As you may know, back in 2007 I ressurected the development of GrafX2. this old pixelart program, made only for DOS, was left out 6 years earlier by the authors, that had moved on to more modern computers. Today, graFX2 is amongst the best tool for pixelling, particularly on Linux or other alternative operating systems. Many people are using it daily to draw really nice pictures. The newer versions added a lot of features such as layers, and there's more to come.
This was possible only because the authors decided to release the source when the project stopped. The code wasn't perfectly clean; it was tied to ms-dos with some optimized parts written directly in assembly language and accessing the video card hardware directly. Of course, getting an SDL-based version out of it was not easy. But still, it took considerably less time than rewriting everything from scratch. Also, part of the userbase for the old GrafX2 upgraded to the new one. For some of them it felt like getting back home after years of using suboptimal tools.
During the revival of GrafX2, I had to develop my web searching skills a lot. First, the original GrafX2 website was offline, and the sourcecode was gone with it. Thanks to filewatcher, an ftpsearch engine, and the web archive, I was able to locate a copy on some russian FTP. Then, I wanted to get in touch with the authors to let them know their software finally found some use.
But grafX2 isn't the main purpose of this article. Last month, I downloaded APlayer, a music player for BeOS. After some hacking to get it working on Haiku (which eventually led to uncovering and fixing a compatibility bug), I noticed that most musics from Burned Sounds, my preferred chiptune collection, didn't load. The strange thing is that most of them were in formats supposed to be recognized by APlayer. But looking closer, it turned out they are packed using the Shrink algorithm. This is a packing system from Amiga days, which can be unpacked only on amiga for lack of any sourcecode or format information. Well, that was until yesterday. Using my high web searching skills, I found the author of Shrink and kindly asked him by mail if he was willing to release the sourcecode for hissoftware, the last version being from 1996.

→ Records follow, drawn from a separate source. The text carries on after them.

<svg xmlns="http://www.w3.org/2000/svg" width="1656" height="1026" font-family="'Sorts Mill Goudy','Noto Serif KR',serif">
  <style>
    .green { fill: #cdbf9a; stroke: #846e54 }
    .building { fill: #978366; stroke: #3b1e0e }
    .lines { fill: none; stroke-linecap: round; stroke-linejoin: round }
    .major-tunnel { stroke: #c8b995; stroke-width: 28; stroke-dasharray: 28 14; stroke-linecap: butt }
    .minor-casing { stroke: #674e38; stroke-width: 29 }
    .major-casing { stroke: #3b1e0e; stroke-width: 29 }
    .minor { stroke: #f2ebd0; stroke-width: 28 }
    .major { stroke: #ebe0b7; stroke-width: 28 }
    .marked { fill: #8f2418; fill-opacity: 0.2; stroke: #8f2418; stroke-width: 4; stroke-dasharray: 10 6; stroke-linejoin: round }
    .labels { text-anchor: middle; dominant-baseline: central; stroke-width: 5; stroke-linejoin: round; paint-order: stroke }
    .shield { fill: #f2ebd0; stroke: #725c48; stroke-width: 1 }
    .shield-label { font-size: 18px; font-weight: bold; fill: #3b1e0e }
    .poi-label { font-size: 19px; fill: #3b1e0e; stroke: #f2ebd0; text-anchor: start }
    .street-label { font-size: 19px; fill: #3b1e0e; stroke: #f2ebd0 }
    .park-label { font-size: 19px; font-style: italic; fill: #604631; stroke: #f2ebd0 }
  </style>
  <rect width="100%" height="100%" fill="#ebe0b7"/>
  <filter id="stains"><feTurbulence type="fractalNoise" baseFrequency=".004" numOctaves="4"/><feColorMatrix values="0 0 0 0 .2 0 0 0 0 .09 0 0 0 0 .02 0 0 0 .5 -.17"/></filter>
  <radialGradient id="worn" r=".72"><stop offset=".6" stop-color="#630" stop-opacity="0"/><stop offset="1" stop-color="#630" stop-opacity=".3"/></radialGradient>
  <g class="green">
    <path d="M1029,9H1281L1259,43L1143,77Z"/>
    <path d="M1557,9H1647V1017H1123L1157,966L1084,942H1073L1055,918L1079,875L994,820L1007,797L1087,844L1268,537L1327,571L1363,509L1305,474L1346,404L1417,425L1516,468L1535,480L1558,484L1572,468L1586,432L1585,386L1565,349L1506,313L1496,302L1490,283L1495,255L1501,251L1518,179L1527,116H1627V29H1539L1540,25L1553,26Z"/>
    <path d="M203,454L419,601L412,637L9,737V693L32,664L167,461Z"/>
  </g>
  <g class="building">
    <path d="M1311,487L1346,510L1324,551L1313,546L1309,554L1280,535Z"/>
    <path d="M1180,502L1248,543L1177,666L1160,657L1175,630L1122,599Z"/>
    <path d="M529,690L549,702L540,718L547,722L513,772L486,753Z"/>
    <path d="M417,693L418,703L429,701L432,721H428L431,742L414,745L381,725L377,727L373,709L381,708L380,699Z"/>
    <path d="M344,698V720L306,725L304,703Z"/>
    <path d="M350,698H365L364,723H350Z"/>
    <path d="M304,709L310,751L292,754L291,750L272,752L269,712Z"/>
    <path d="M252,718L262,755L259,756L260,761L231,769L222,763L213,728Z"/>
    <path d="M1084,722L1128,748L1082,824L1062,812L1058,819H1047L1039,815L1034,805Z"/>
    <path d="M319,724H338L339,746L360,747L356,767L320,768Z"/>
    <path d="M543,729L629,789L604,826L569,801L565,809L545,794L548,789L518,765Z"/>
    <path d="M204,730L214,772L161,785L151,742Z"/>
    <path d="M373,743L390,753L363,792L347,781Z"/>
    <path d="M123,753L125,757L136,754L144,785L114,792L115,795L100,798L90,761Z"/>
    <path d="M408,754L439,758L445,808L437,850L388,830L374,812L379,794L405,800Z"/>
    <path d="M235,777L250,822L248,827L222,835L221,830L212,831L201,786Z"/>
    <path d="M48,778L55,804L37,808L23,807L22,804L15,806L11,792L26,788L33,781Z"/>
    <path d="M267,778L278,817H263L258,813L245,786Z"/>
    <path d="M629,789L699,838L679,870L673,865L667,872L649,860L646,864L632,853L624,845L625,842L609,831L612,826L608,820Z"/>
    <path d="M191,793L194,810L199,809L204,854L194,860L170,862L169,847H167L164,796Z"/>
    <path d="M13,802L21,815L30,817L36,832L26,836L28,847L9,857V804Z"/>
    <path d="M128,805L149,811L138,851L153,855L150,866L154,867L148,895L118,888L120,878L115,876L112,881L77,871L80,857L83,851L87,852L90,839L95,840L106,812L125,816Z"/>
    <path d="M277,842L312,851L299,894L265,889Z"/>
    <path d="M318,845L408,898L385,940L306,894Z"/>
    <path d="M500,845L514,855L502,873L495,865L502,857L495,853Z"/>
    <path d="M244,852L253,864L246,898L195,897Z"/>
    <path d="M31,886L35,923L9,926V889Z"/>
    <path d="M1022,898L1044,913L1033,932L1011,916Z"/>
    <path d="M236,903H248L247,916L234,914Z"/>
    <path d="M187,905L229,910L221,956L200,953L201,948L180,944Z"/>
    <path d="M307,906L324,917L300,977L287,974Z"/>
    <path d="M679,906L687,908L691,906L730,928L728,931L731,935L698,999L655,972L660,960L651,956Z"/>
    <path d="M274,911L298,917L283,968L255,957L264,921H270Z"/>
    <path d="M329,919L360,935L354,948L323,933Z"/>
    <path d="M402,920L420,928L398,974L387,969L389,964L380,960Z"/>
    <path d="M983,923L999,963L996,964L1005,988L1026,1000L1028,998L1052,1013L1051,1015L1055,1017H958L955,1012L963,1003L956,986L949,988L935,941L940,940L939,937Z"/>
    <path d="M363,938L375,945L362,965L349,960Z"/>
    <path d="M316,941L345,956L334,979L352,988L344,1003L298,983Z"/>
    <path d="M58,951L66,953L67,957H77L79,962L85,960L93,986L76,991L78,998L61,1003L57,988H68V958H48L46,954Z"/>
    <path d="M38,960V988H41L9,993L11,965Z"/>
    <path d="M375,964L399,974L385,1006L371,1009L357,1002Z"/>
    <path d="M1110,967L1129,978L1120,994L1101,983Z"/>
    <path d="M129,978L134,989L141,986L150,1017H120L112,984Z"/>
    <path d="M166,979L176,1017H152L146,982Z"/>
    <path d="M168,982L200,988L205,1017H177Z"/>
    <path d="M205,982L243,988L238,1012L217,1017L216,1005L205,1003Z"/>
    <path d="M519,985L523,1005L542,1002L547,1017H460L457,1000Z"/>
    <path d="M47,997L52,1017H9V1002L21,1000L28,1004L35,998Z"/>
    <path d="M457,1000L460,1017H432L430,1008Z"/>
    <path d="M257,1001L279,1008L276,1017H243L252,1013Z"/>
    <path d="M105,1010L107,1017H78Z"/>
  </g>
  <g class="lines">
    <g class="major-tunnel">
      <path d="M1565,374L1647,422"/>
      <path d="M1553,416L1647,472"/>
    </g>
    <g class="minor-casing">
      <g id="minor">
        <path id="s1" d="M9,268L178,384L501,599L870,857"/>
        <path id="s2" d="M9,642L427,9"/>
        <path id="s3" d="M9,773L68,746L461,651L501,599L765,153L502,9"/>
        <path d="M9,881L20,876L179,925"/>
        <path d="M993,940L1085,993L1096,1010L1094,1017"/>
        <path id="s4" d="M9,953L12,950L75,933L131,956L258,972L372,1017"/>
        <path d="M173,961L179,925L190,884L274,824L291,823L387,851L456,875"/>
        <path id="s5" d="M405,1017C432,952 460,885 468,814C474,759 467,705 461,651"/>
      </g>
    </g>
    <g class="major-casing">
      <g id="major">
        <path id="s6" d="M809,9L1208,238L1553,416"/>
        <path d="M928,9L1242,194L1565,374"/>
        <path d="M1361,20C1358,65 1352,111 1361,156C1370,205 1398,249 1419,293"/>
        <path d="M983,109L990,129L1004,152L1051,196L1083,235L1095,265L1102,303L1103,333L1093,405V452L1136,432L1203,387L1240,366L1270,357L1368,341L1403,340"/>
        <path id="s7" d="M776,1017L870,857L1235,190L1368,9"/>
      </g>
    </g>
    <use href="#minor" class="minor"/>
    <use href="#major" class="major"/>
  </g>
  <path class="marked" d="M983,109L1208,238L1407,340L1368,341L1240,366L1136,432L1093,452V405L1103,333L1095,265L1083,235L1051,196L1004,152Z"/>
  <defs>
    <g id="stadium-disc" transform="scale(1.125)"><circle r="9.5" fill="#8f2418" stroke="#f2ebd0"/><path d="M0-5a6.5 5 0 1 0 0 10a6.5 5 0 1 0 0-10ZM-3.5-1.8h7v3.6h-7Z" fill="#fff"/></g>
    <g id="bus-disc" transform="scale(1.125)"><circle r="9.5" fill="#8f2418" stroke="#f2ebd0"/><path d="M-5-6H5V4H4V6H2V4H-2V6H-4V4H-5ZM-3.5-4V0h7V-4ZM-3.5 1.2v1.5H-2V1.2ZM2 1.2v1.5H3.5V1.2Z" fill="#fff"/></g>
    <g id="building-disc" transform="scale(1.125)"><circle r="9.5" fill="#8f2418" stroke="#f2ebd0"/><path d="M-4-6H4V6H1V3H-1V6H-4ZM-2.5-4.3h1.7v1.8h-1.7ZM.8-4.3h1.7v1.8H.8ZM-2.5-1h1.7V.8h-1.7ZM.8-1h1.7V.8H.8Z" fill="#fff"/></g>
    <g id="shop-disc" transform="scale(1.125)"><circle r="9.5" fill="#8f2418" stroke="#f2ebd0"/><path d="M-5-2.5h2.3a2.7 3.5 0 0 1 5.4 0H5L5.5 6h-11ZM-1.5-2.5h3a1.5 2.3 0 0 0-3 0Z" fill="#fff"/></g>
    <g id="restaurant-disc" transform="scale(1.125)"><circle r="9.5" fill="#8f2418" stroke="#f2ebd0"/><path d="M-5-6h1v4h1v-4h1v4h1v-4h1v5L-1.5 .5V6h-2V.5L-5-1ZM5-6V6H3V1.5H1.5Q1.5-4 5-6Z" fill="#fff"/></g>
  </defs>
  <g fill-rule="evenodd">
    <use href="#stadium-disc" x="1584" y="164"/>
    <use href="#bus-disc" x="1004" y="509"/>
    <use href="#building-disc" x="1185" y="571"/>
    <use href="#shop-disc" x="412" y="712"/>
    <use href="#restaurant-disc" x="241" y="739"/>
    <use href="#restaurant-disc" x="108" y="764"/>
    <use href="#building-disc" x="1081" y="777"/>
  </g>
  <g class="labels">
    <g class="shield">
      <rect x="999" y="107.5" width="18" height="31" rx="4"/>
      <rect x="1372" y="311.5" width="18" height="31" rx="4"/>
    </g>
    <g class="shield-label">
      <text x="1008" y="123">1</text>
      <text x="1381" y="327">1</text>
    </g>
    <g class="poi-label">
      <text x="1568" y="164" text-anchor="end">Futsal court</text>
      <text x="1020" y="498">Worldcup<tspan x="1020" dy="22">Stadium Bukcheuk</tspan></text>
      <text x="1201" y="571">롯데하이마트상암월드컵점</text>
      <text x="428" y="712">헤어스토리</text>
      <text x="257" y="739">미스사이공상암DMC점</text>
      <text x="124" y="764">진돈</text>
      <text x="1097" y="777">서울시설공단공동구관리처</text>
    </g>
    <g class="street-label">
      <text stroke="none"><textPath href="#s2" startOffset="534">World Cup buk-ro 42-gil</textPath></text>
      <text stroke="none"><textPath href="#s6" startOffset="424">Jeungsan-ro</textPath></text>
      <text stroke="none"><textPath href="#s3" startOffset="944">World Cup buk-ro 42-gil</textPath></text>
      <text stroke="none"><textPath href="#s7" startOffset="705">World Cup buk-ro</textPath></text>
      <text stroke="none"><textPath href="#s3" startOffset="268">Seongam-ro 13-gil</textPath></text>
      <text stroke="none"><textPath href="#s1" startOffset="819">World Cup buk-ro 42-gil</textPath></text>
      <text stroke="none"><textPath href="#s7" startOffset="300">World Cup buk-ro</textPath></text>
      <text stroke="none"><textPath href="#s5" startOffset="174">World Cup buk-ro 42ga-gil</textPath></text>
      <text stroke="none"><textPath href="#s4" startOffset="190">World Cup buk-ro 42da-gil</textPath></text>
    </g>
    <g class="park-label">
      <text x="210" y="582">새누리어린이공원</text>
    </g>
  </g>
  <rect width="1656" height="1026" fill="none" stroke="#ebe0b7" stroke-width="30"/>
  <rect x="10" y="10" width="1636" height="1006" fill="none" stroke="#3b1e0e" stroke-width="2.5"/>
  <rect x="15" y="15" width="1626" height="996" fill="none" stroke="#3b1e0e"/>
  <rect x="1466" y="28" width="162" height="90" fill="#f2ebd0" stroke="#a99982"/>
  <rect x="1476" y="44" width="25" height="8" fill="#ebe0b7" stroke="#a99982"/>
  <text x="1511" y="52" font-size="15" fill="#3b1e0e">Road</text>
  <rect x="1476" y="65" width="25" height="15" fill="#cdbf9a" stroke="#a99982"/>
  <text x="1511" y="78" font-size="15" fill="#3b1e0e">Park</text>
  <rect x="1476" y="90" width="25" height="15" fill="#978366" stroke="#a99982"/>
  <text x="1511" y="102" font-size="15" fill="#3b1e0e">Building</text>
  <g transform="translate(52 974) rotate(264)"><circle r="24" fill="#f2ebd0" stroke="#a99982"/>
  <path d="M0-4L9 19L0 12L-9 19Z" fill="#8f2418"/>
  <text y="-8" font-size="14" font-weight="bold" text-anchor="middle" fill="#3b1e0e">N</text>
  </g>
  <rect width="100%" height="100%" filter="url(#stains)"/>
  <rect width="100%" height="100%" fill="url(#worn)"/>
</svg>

He was a bit surprised to see there was some files using Shrink still around, but he had a linux version of the archiver. This version is now released as GPL sourcecode at sourceforge. This is an important step for me in getting more open source software available ; but also in preserving old files packed in this format. I hope some other people will find it useful too.
I forgot to mention I also made possible the release of a whole lot of other BeOS software made by Arvid and Jonas Norberg. This include the sawteeth sound synthetizer, as well as the backslash n demo, and also some other unfinished code.
The overall message is, for developpers : think about opensourcing your old projects. Even if the source is not as clean as it could be ; even if they are of no use for you ; even if they only work on a dead since 10 years operating system : someone, somewhere, may find it useful. You can visit the Unamintained Free Software page to get some examples of how passing on a project to someone else may work. But not everything goes through this website.
For non-developpers, don't hesitate to get in touch with the devs, even for unmaintained apps, and ask for an open source release. If the software is dead, the author isn't going to get anymoney for it, so why not release it so other people can improve it ? This is the fastest way to get more open source software. And don't be shy, developpers are, above all, normal people, and they do like hearing from users.